Auf »völliges Unverständnis« stieß die Nominierung von Afisina und Hartono als Gastprofessoren beim Präsidenten des Zentralrats der Juden in Deutschland, Josef Schuster, zumal die Berufung mit Steuermitteln finanziert werde. Stefan Hensel, der Antisemitismusbeauftragte der Stadt Hamburg, wies unter anderem darauf hin, dass die beiden Ruangrupa-Aktivisten den antiisraelischen »Letter Against Apartheid« unterzeichnet hätten, in dem »unter anderem zu einem Boykott der kulturellen Beziehungen mit Israel aufgerufen« werde. Hensel sprach sich dafür aus, keine Lehraufträge an Personen zu vergeben, die sich öffentlich gegen eine Kooperation mit israelischen Künstlern positioniert haben.
Zudem betonte er, dass die Hochschule nicht zum ersten Mal eine Gastprofessur an problematische Personen vergeben habe. So lehrte im vergangenen Jahr der Fotokünstler Adam Broomberg an der HfbK. Er sympathisiert mit der BDS-Bewegung und hält Israel für ein »Apartheidregime«. Die Hochschule beendete die Zusammenarbeit mit dem Künstler, dennoch kritisierte Stefan Hensel: »Eine ausdifferenzierte Bearbeitung des Phänomens Antisemitismus sieht anders aus.« Zudem sei es beklagenswert, dass die Kritik der jüdischen Gemeinde und anderer Organisationen nicht ernst genommen werde.

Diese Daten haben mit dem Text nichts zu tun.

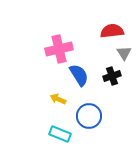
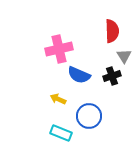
red semicircle: rotated 95 degrees clockwise
gray triangle: moved 3 px down
blue semicircle: rotated 145 degrees clockwise
cyan rectangle: moved 1 px right, 1 px up
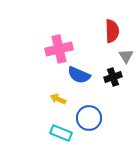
gray triangle: moved 2 px right
black cross: moved 1 px right, 1 px down
blue circle: moved 2 px down
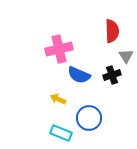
black cross: moved 1 px left, 2 px up
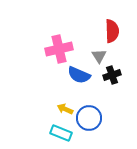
gray triangle: moved 27 px left
yellow arrow: moved 7 px right, 10 px down
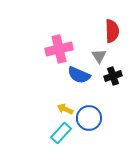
black cross: moved 1 px right, 1 px down
cyan rectangle: rotated 70 degrees counterclockwise
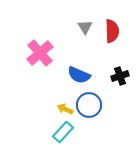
pink cross: moved 19 px left, 4 px down; rotated 28 degrees counterclockwise
gray triangle: moved 14 px left, 29 px up
black cross: moved 7 px right
blue circle: moved 13 px up
cyan rectangle: moved 2 px right, 1 px up
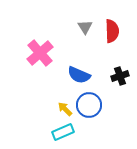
yellow arrow: rotated 21 degrees clockwise
cyan rectangle: rotated 25 degrees clockwise
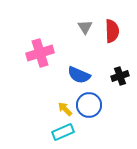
pink cross: rotated 24 degrees clockwise
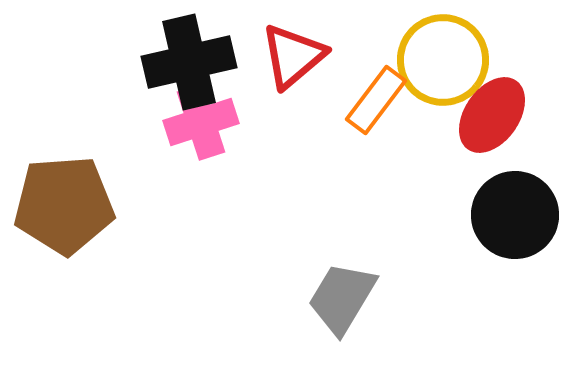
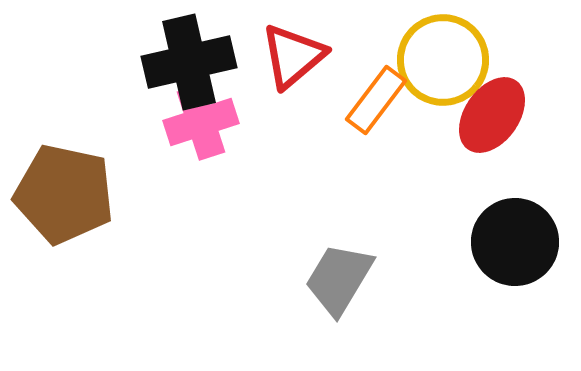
brown pentagon: moved 11 px up; rotated 16 degrees clockwise
black circle: moved 27 px down
gray trapezoid: moved 3 px left, 19 px up
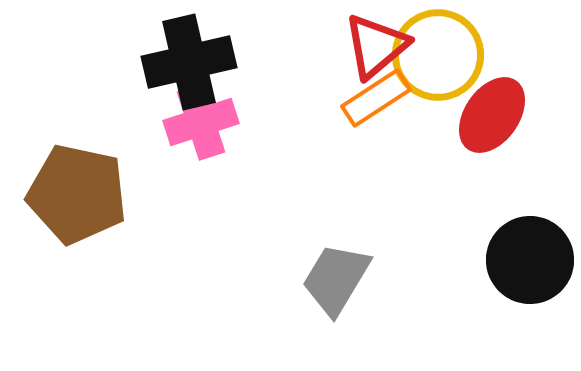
red triangle: moved 83 px right, 10 px up
yellow circle: moved 5 px left, 5 px up
orange rectangle: moved 2 px up; rotated 20 degrees clockwise
brown pentagon: moved 13 px right
black circle: moved 15 px right, 18 px down
gray trapezoid: moved 3 px left
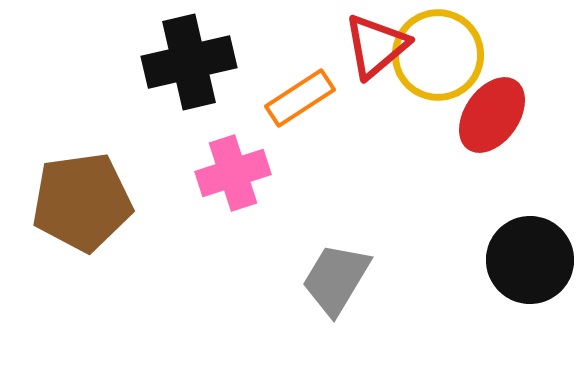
orange rectangle: moved 76 px left
pink cross: moved 32 px right, 51 px down
brown pentagon: moved 5 px right, 8 px down; rotated 20 degrees counterclockwise
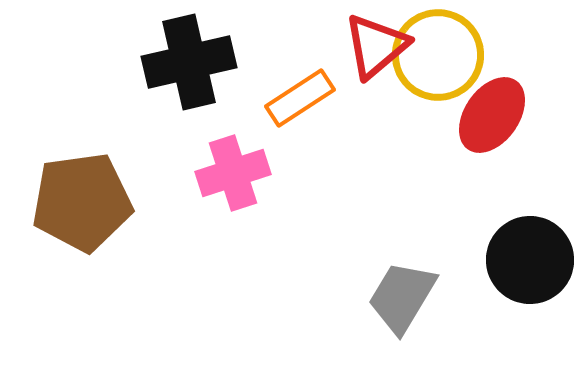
gray trapezoid: moved 66 px right, 18 px down
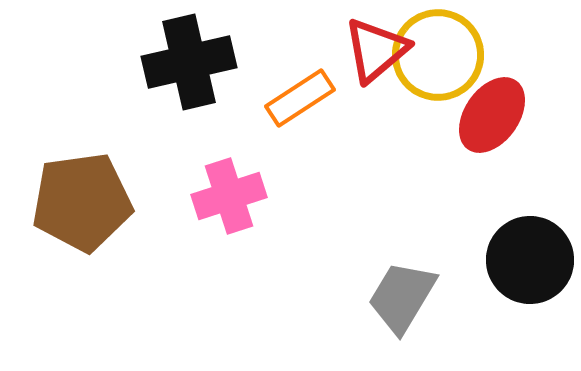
red triangle: moved 4 px down
pink cross: moved 4 px left, 23 px down
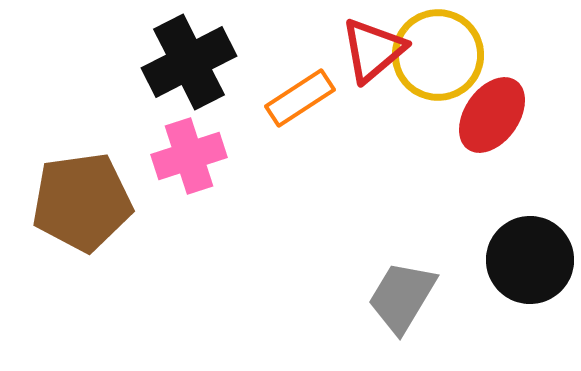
red triangle: moved 3 px left
black cross: rotated 14 degrees counterclockwise
pink cross: moved 40 px left, 40 px up
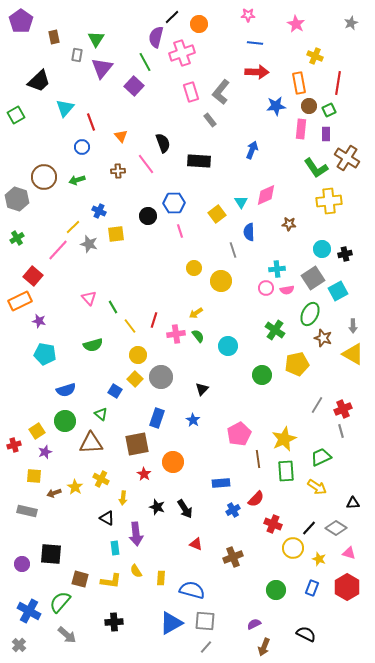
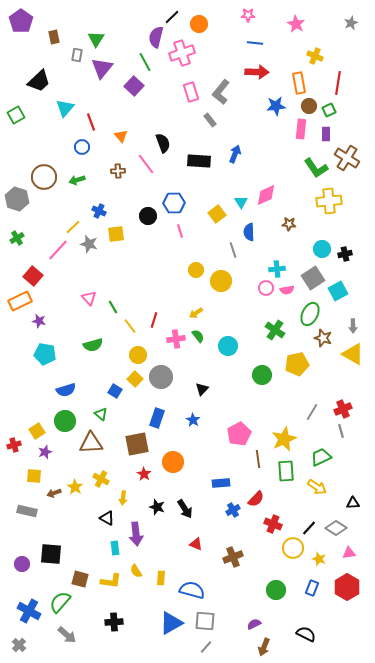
blue arrow at (252, 150): moved 17 px left, 4 px down
yellow circle at (194, 268): moved 2 px right, 2 px down
pink cross at (176, 334): moved 5 px down
gray line at (317, 405): moved 5 px left, 7 px down
pink triangle at (349, 553): rotated 24 degrees counterclockwise
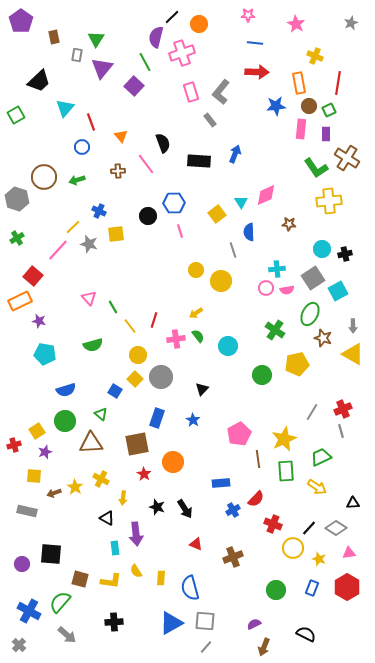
blue semicircle at (192, 590): moved 2 px left, 2 px up; rotated 120 degrees counterclockwise
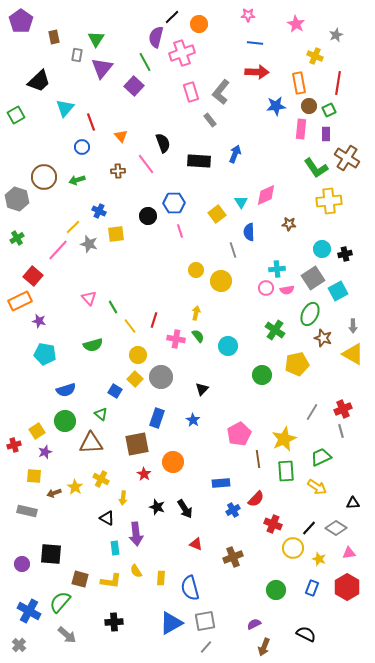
gray star at (351, 23): moved 15 px left, 12 px down
yellow arrow at (196, 313): rotated 136 degrees clockwise
pink cross at (176, 339): rotated 18 degrees clockwise
gray square at (205, 621): rotated 15 degrees counterclockwise
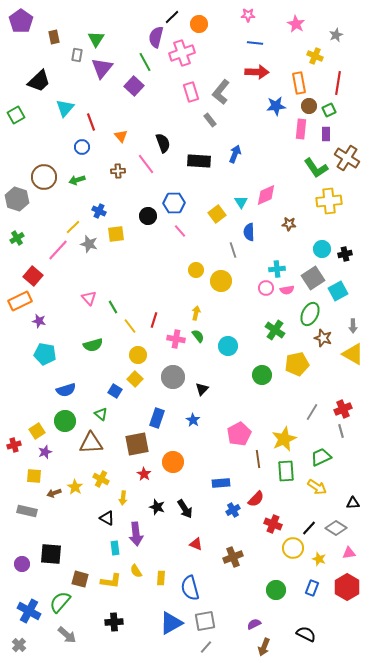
pink line at (180, 231): rotated 24 degrees counterclockwise
gray circle at (161, 377): moved 12 px right
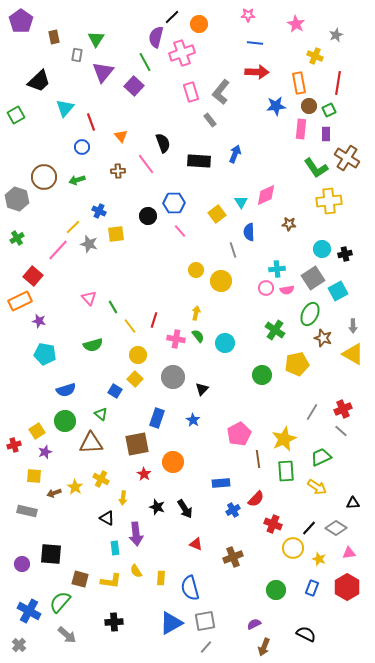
purple triangle at (102, 68): moved 1 px right, 4 px down
cyan circle at (228, 346): moved 3 px left, 3 px up
gray line at (341, 431): rotated 32 degrees counterclockwise
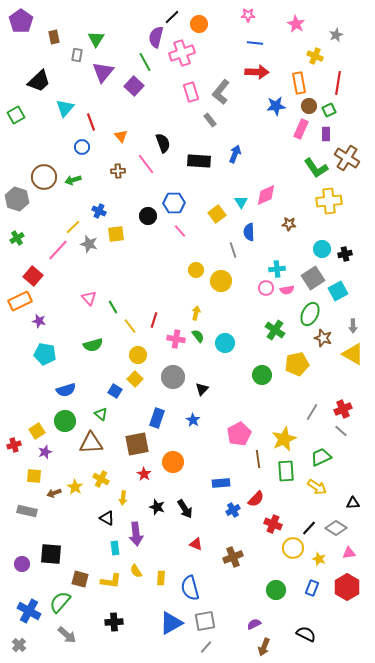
pink rectangle at (301, 129): rotated 18 degrees clockwise
green arrow at (77, 180): moved 4 px left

Das bisschen Antisemitismus ...
Auch die deutsche Bundesbildungsministerin Bettina Stark-Watzinger sieht die Berufung von Afisina und Hartono »sehr kritisch«, wie sie auf Twitter schrieb. Die HfbK müsse »alle offenen Fragen klären und dann Konsequenzen ziehen« – welche Fragen da aus ihrer Sicht auch immer noch offen sein mögen. Der FDP-Bundestagsabgeordnete Frank Müller-Rosentritt sagte, die Ruangrupa-Mitglieder dürften »nach dem über Monate dauernden Antisemitismus-Skandal bei der documenta nicht noch mit zwei staatlich geförderten Gastprofessuren belohnt werden«. Die Bundestags-Resolution vom Mai 2019 sei eindeutig: »Keine Bundesmittel für BDS-Unterstützer!«
Die Hochschule selbst dagegen denkt nicht daran, Reza Afisina und Iswanto Hartono von ihren Aufgaben zu entbinden, sie will stattdessen »aufarbeiten«, »ins Gespräch kommen« und was sonst noch gerne angeboten wird, wenn es um Antisemitismus geht.
Konsequenzen müssen die beiden Ruangrupa-Mitglieder also nicht befürchten, ihnen hat das antisemitische Desaster in Kassel nicht zum Schaden gereicht. Unterstützt werden sie von Meron Mendel, dem Leiter der Bildungsstätte Anne Frank. Afisina und Hartono »als Antisemiten zu verbannen – auf der Ranghöhe von großen Antisemiten, die nichts in der deutschen Öffentlichkeit zu suchen haben –, wäre ein großer Fehler«, findet er.
Ein bisschen Antisemitismus ist also nicht so schlimm, auch nicht bei Gastprofessoren, die vorher eine große Kunstschau kuratiert haben, auf der Juden mitten in der Stadt als Nazis und Schweine dargestellt worden sind und die israelische Armee mit der deutschen Wehrmacht während des Nationalsozialismus gleichgesetzt worden ist. Die Abberufung von Afisina und Hartono wäre sogar »eine Art von Berufsverbot«, glaubt Mendel, der die Gastprofessur für eine »Chance« hält. Es steht zu befürchten, dass ihn die Ruangrupa-Aktivisten beim Wort nehmen.